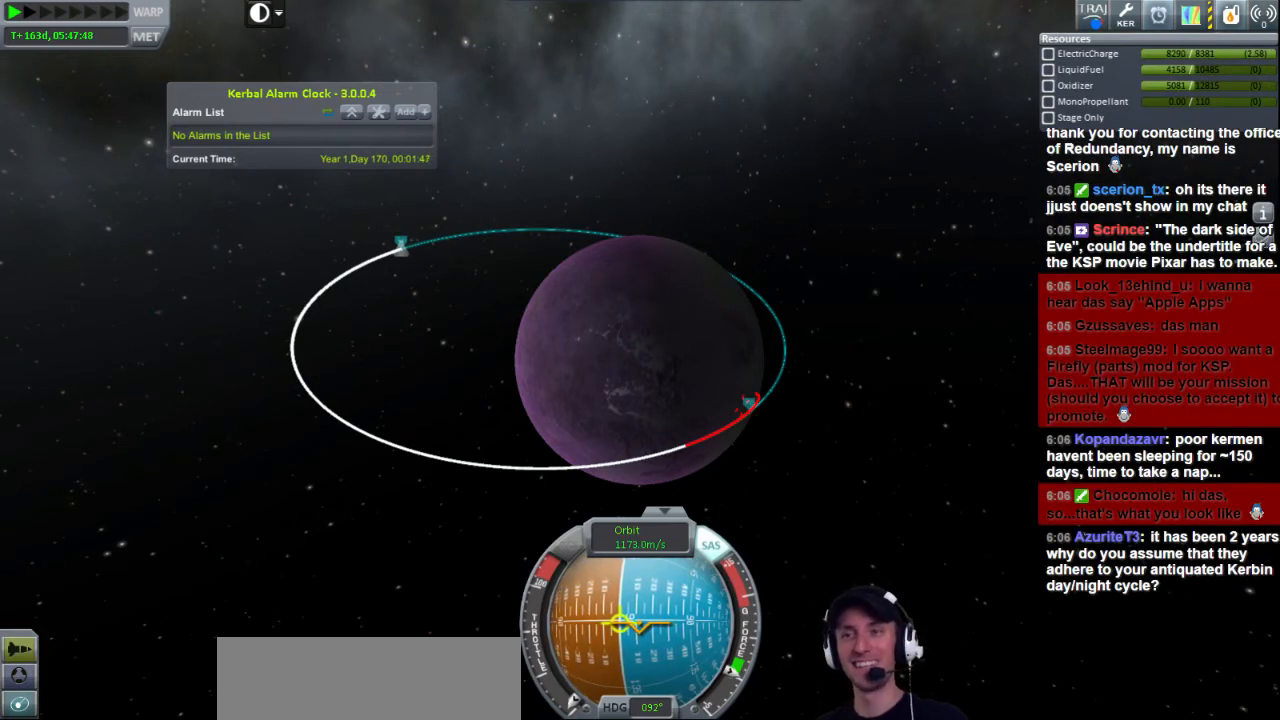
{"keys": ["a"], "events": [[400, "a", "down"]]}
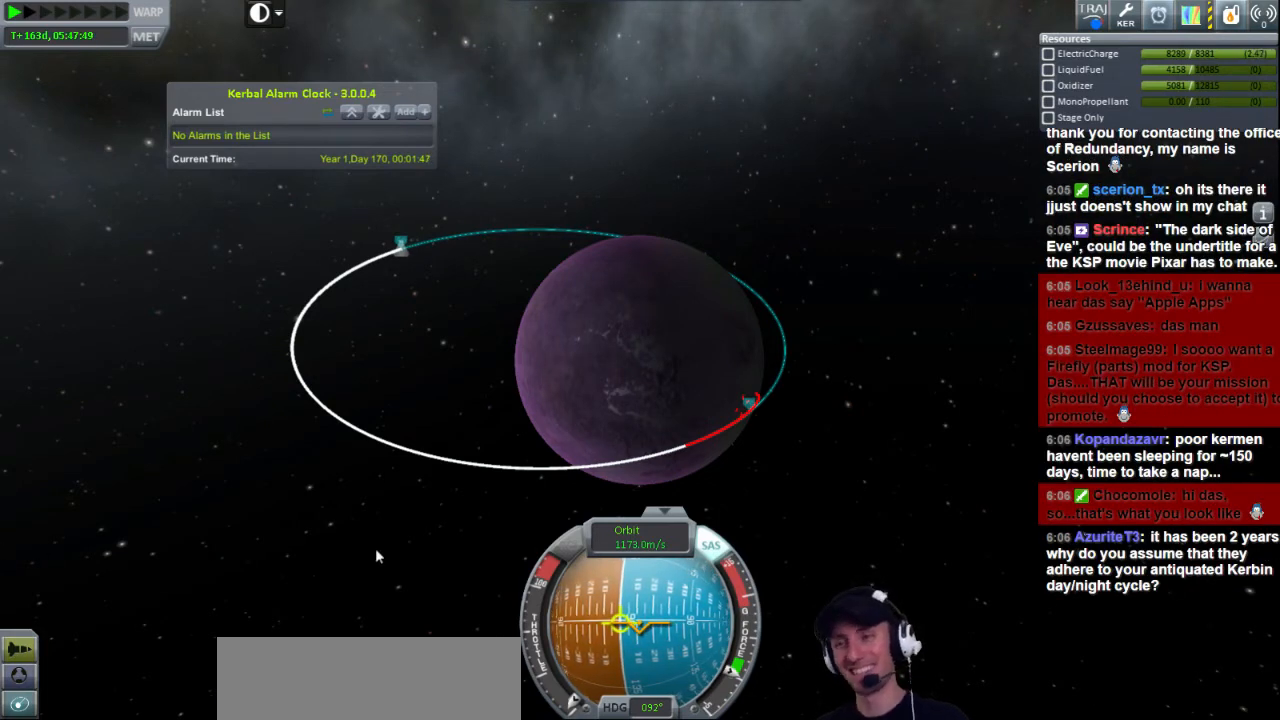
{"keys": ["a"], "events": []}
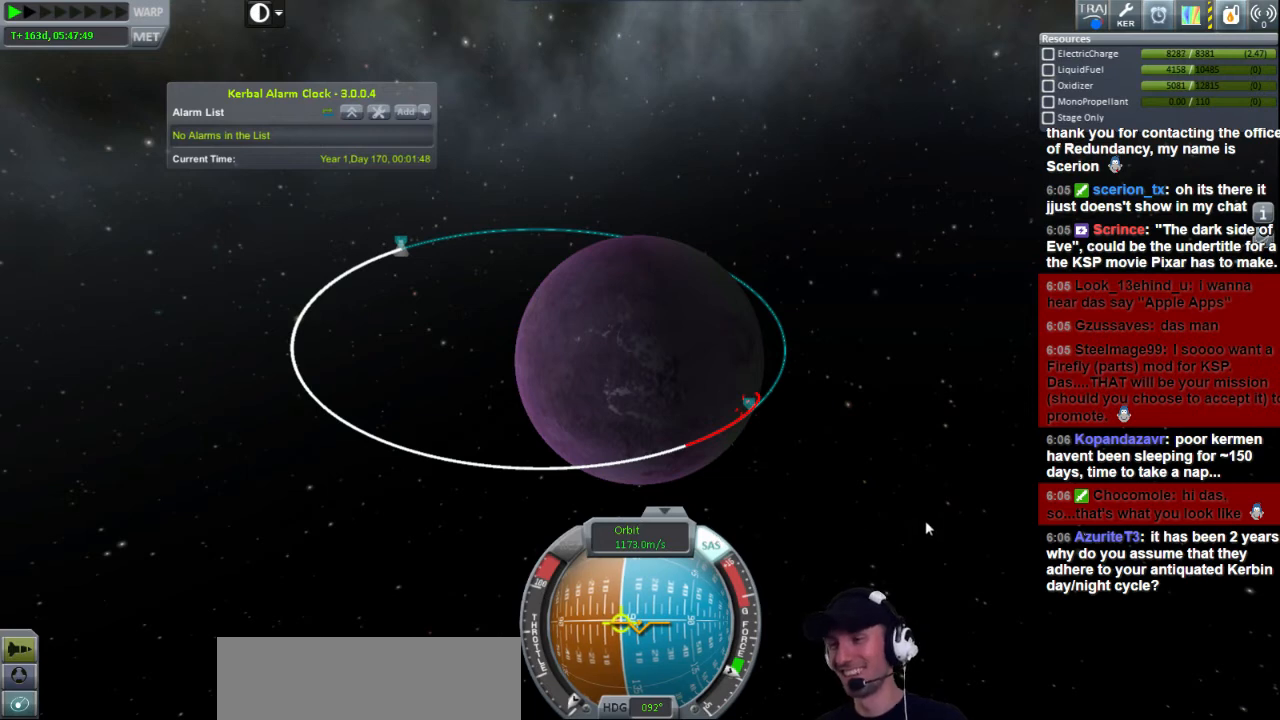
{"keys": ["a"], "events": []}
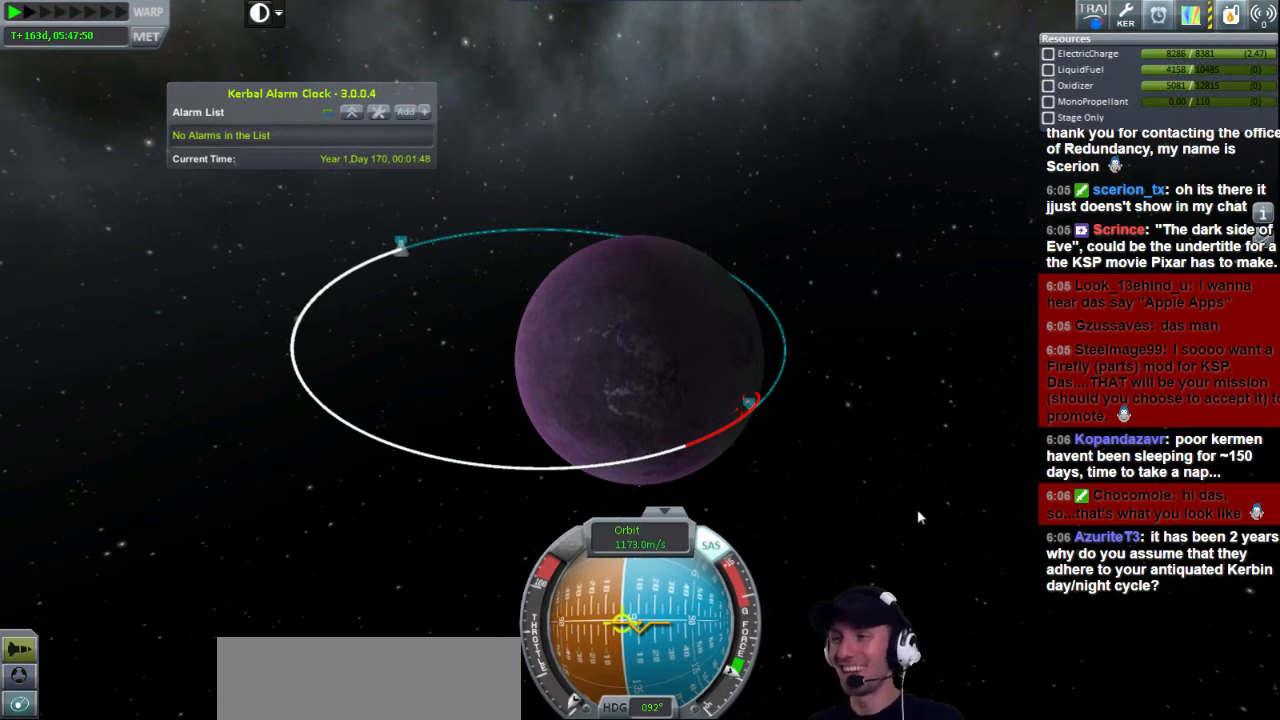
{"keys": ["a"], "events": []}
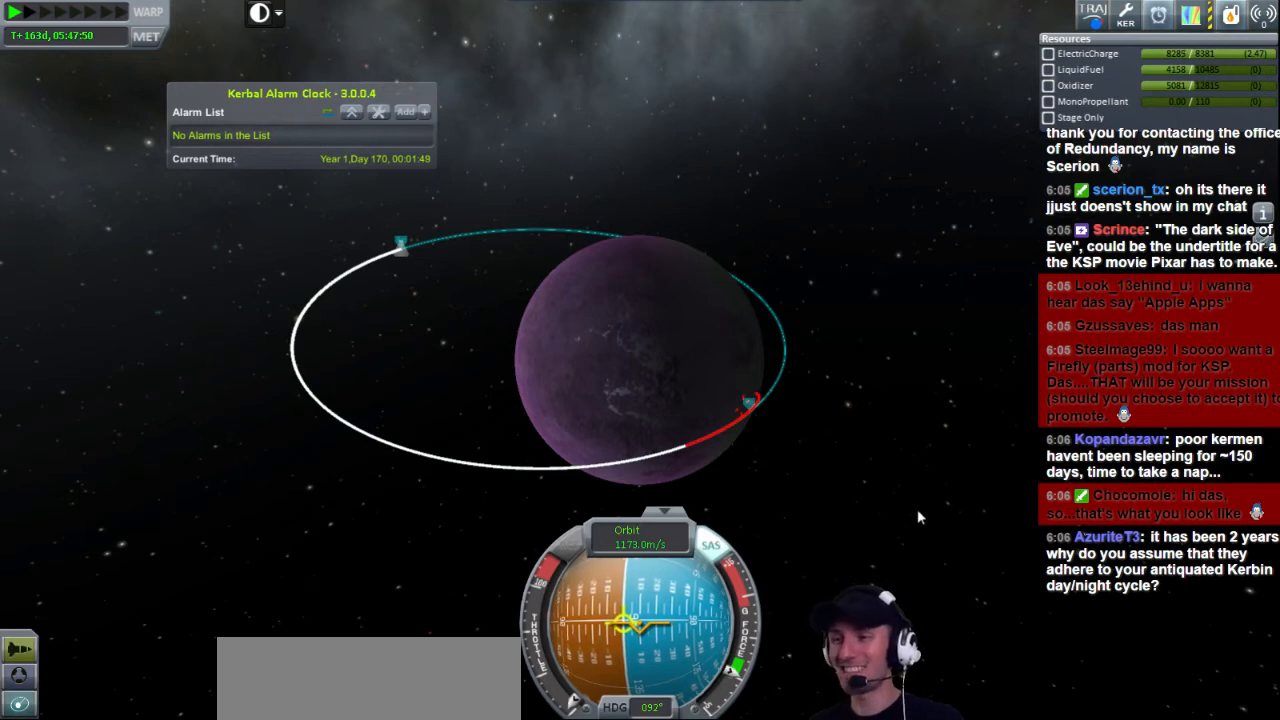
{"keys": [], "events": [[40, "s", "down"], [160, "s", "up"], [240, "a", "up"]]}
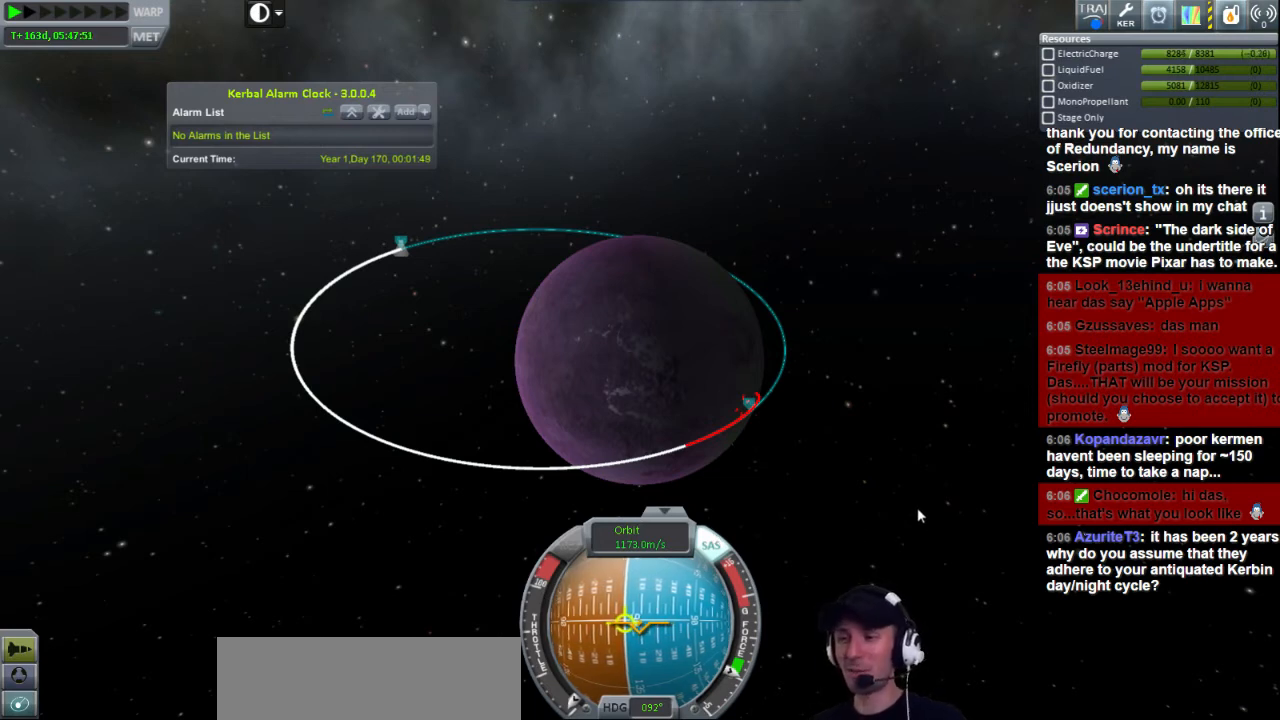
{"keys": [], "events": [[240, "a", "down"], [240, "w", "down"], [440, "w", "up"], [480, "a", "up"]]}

-- EXERCISE GOAL --
Please copy out each line above exactly as written, but not the pictures.

-- SOLUTION TO THIS TASK --
{"keys": ["a"], "events": [[400, "a", "down"]]}
{"keys": ["a"], "events": []}
{"keys": ["a"], "events": []}
{"keys": ["a"], "events": []}
{"keys": [], "events": [[40, "s", "down"], [160, "s", "up"], [240, "a", "up"]]}
{"keys": [], "events": [[240, "a", "down"], [240, "w", "down"], [440, "w", "up"], [480, "a", "up"]]}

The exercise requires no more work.